«Я всю жизнь пишу одну картину — свой портрет на фоне страны», — говорил Оскар Рабин и не лукавил. Художнику выпала долгая и непростая жизнь, которая начиналась в лианозовском бараке, а закончилась 7 ноября 2018 года во флорентийской больнице. Выставку «Hommage» открывают ранние работы художника, где он только ищет свой стиль, подражает и экспериментирует. Но уже тогда, в середине 1950-х, живопись художника идет вразрез с официальной идеологией. «Он выходит за рамки советской системы худсоветов, юбилейных выставок и официального темника (список дозволенных тем), чтобы делать что-то свое», — говорит искусствовед Михаил Сидлин, с которым мы вместе осматриваем выставку.
Вместо сталинских высоток и великих строек — покосившиеся бараки с кривыми окнами. Вместо наносного технического бума — одинокий поезд, шатающийся по кривым рельсам, словно пьяный. Вместо растущего ударными темпами города — времянки без единого фонаря вокруг. И все-таки среди этих реалий советской жизни простых людей есть свет в оконце — теплый, манящий и нежный. Есть надежда и любовь. Романтика.

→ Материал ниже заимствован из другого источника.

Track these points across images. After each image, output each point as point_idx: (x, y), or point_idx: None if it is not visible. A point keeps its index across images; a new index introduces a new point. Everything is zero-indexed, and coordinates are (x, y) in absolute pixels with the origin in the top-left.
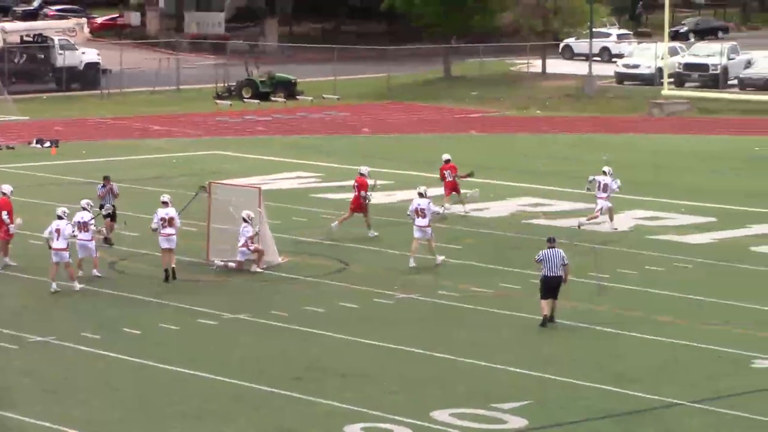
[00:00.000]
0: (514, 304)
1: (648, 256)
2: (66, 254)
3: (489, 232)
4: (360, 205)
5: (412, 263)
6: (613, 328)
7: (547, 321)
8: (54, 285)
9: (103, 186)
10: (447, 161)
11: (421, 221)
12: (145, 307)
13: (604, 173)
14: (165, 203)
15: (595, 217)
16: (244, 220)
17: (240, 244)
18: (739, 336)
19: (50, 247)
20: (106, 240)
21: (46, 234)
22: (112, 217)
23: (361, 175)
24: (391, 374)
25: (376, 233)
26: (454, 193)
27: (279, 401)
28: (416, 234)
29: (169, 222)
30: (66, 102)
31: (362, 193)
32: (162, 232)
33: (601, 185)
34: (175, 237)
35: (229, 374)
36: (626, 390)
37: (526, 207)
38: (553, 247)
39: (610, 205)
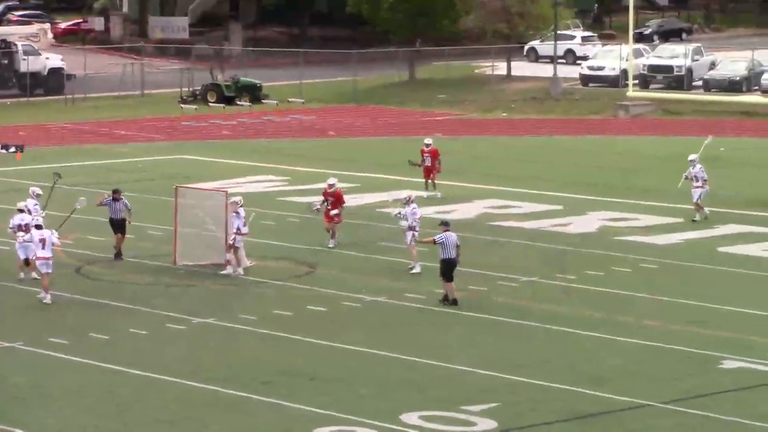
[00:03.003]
0: (482, 305)
1: (614, 257)
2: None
3: (456, 234)
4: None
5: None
6: (581, 330)
7: (451, 302)
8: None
9: (113, 199)
10: (428, 145)
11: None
12: (113, 312)
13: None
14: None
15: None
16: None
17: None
18: (707, 336)
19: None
20: (117, 254)
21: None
22: (122, 230)
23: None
24: (360, 377)
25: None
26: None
27: (251, 405)
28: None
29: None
30: (30, 107)
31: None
32: None
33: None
34: None
35: (200, 379)
36: (596, 391)
37: (491, 209)
38: (448, 230)
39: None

Была она и в жизни мастера. Осиротевший в 13 лет Оскар Рабин нашел вторую семью: его учитель, у которого он занимался в студии при Доме пионеров, художник и поэт Евгений Кропивницкий заменил ему отца. Позже Рабин женился на его дочери Валентине. Кропивницкие жили в бараке в Лианозове (тогда еще — подмосковном районе), там получил комнату и Рабин (как он рассказывал — по блату, за две картины). Но это было потом — после того, как 16-летним подростком Рабин отправился в Ригу, где поступил в Рижскую академию художеств. Проучился там до 1947-го, а вернувшись в Москву, поступил сразу на второй курс Суриковского института. Впрочем, учился там всего несколько месяцев и вынужден был оставить институт, потому что жить ему было негде. Чтобы заработать на жизнь, разгружал вагоны, но не оставлял живопись. Как раз тогда он по-настоящему сблизился с Евгением Кропивницким и женился на его дочери. После свадьбы Оскара и Валентины их барак стал центром знаменитой «Лианозовской группы» — объединения художников и поэтов, чье творчество шло в противовес официальной идеологии.
— Рабин создал перверсивную версию социалистического реализма — соцреализм, вывернутый наизнанку, — уверен Сидлин. — Это идеологическая живопись, но это идеология наоборот. В то же самое время он был в курсе тенденций 1950–60-х годов, что очевидно на выставке. Был знаком с работами Жана Дюбуффе. Работа «Самоубийца», например, тематически и стилистически пересекается с творчеством основателя ар-брют. Рабин хорошо знал прогрессивную итальянскую графику того времени. Только у рабинской мрачной эстетики другие корни — поражение русской интеллигенции в борьбе с системой.
Рабин всю жизнь писал то, что впитал в лианозовских бараках — темные улицы, грязные замершие лужи, пивнушки… Классический Рабин — картина с селедкой, лежащей на газете «Неправда», или выцветшая растяжка с надписью «Ура!», возвышающаяся над скособочившимися бедными домиками, натюрморты с рыбой, водкой и одинокой лампочкой. Однако в мрачной живописи есть светлое и до боли родное. Оно остается в творчестве художника и после вынужденной эмиграции во Франции, случившейся через несколько лет после легендарной «бульдозерной» выставки. В своей мастерской в центре Парижа он продолжал писать те же гнилые бараки, пусть даже французские. «Художнику часто комфортно в предельно некомфортном окружении. Когда он вынужден преодолевать весь ужас действительности и хаос окружающего мира — это стимул к дальнейшей борьбе», — замечает Сидлин.
Рабин не прекращал эту борьбу и работал до последнего часа. Он чувствовал, что в мире много беспросветной мглы. Но всегда остается и надежда, которую мы находим на картинах художника. Неслучайно в его работах часто встречается окно — тот самый незатухающий огонек радости и нежности, который можно найти в самой страшной тьме. Неслучайно такое значение имеет контраст: порой кажется, что отдельные элементы оторваны от остального сюжета. Неслучайно он часто работал в технике ассамбляжа, внедряя в картину привычные, бытовые предметы (от этикеток и фотографий до картона, досок и игрушек). Неслучайно создавал фактурную и выпуклую живопись, подчеркивая тем самым контрасты. Все это вкупе делает Рабина близким и понятным для любого поколения зрителей.